The Sahel and Central and East Africa?are malnutrition hot spots, with high levels of malnutrition and high rates of children dying. When you add to that rising food cost, you have the potential for a real epidemic of malnutrition. We lived through an epidemic in Niger in 2005 when we saw rises in the cost of the basic grain, millet, and this caused rates of admissions to malnutrition programs to sky rocket.
Milk, groundnuts and oil go into the making of an important food supplement for children called plumpy ?nut. Dr.

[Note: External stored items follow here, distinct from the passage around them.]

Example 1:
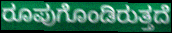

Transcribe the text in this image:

ರೂಪುಗೊಂಡಿರುತ್ತದೆ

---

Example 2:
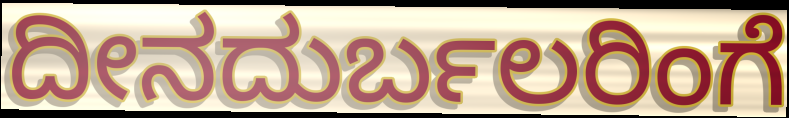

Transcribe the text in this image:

ದೀನದುರ್ಬಲರಿಂಗೆ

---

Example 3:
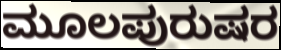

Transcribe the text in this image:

ಮೂಲಪುರುಷರ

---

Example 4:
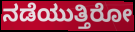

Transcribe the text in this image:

ನಡೆಯುತ್ತಿರೋ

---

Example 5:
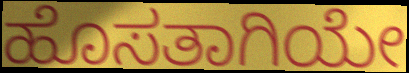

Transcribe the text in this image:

ಹೊಸತಾಗಿಯೇ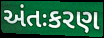
અંતઃકરણ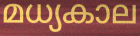
മധ്യകാലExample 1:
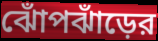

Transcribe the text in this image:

ঝোঁপঝাঁড়ের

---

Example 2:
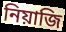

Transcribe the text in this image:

নিয়াজি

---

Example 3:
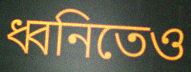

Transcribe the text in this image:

ধ্বনিতেও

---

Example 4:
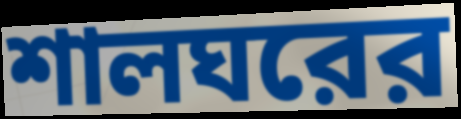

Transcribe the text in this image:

শালঘরের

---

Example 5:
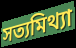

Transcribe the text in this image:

সত্যমিথ্যাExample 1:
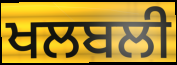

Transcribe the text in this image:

ਖਲਬਲੀ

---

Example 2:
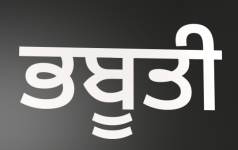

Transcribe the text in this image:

ਭਬੂਤੀ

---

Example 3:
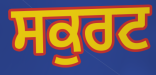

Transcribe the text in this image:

ਸਕੁਰਟ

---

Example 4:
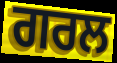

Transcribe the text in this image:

ਗਰਲ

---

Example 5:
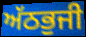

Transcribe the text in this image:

ਅੱਠਭੁਜੀ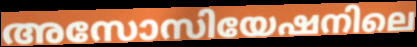
അസോസിയേഷനിലെ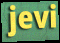
jevi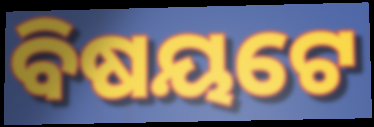
ବିଷୟଟେ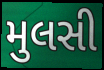
મુલસી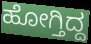
ಹೋಗ್ತಿದ್ದ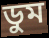
ডুম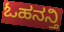
ಓಹನನ್ತಿ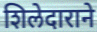
शिलेदाराने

Shepard fears rising prices for these ingredients could affect the cost of the life-saving drink.
Meanwhile, the NGO Action Against Hunger says nearly 20 percent of the children weighed by nutritionists in Monrovia, Liberia, are suffering from acute malnutrition.

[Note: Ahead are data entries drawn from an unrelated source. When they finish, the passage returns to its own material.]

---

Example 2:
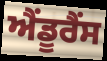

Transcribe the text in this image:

ਐਂਡੂਰੈਂਸ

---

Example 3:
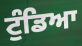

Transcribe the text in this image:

ਟੁੰਡਿਆ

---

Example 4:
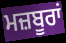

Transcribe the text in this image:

ਮਜ਼ਬੂਰਾਂ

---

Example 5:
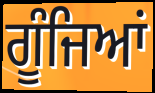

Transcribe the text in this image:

ਗੂੰਜਿਆਂ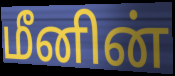
மீனின்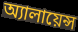
অ্যালায়েন্স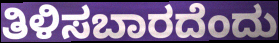
ತಿಳಿಸಬಾರದೆಂದುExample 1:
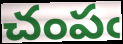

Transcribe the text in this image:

చంపఁ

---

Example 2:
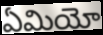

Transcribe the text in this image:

ఏమియో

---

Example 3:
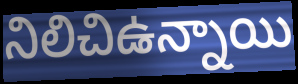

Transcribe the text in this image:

నిలిచిఉన్నాయి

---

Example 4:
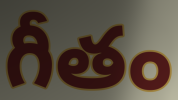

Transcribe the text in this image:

గీతం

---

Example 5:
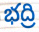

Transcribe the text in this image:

భద్రి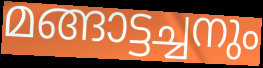
മങ്ങാട്ടച്ചനും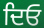
ਦਿਓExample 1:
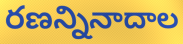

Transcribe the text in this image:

రణన్నినాదాల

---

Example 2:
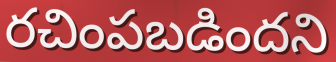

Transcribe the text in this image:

రచింపబడిందని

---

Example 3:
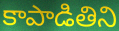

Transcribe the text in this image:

కాపాడితిని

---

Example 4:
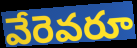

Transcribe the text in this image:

వేరెవరూ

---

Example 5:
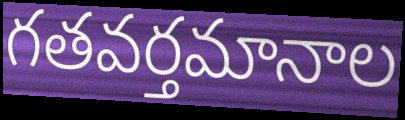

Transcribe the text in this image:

గతవర్తమానాల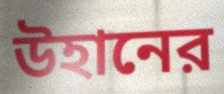
উহানের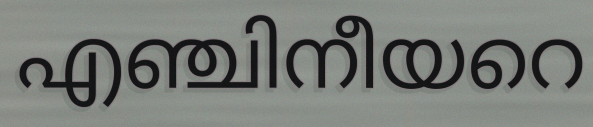
എഞ്ചിനീയറെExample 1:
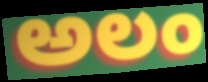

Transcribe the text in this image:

In reaction to the high prices, some in Liberia are resorting to less expensive but starchy staples, such as cassava, yam and plaintain. In Uganda, The Sunday Monitor newspaper notes that in one district many people have little to eat but mangoes.
Many Africans are cutting back on family meals.
Brenda Kerubo is a housewife in Kisumu, Kenya.
She says, "The best thing to do for my family is to reduce meals taken in a day. I may give them a cup of tea with a piece of pancake for breakfast and two cups of porridge for lunch and then I cook beans and maize for supper. We hope prices will soon come down."
International relief for food emergencies also face challenges. The World Food Program says the drop in the value of the dollar combined with high food and transportation prices means there?s far less in the budget for food. The WFP is asking donors for over $500 million dollars to fill the gap.
President George Bush has asked the US Congress to approve $700 million in emergency food aid to poor countries.
In late April, the US government announced the release of $200 million of emergency wheat for the developing world. The administration is also considering other options, including increased support for improved roads and food storage facilities in countries facing food emergencies.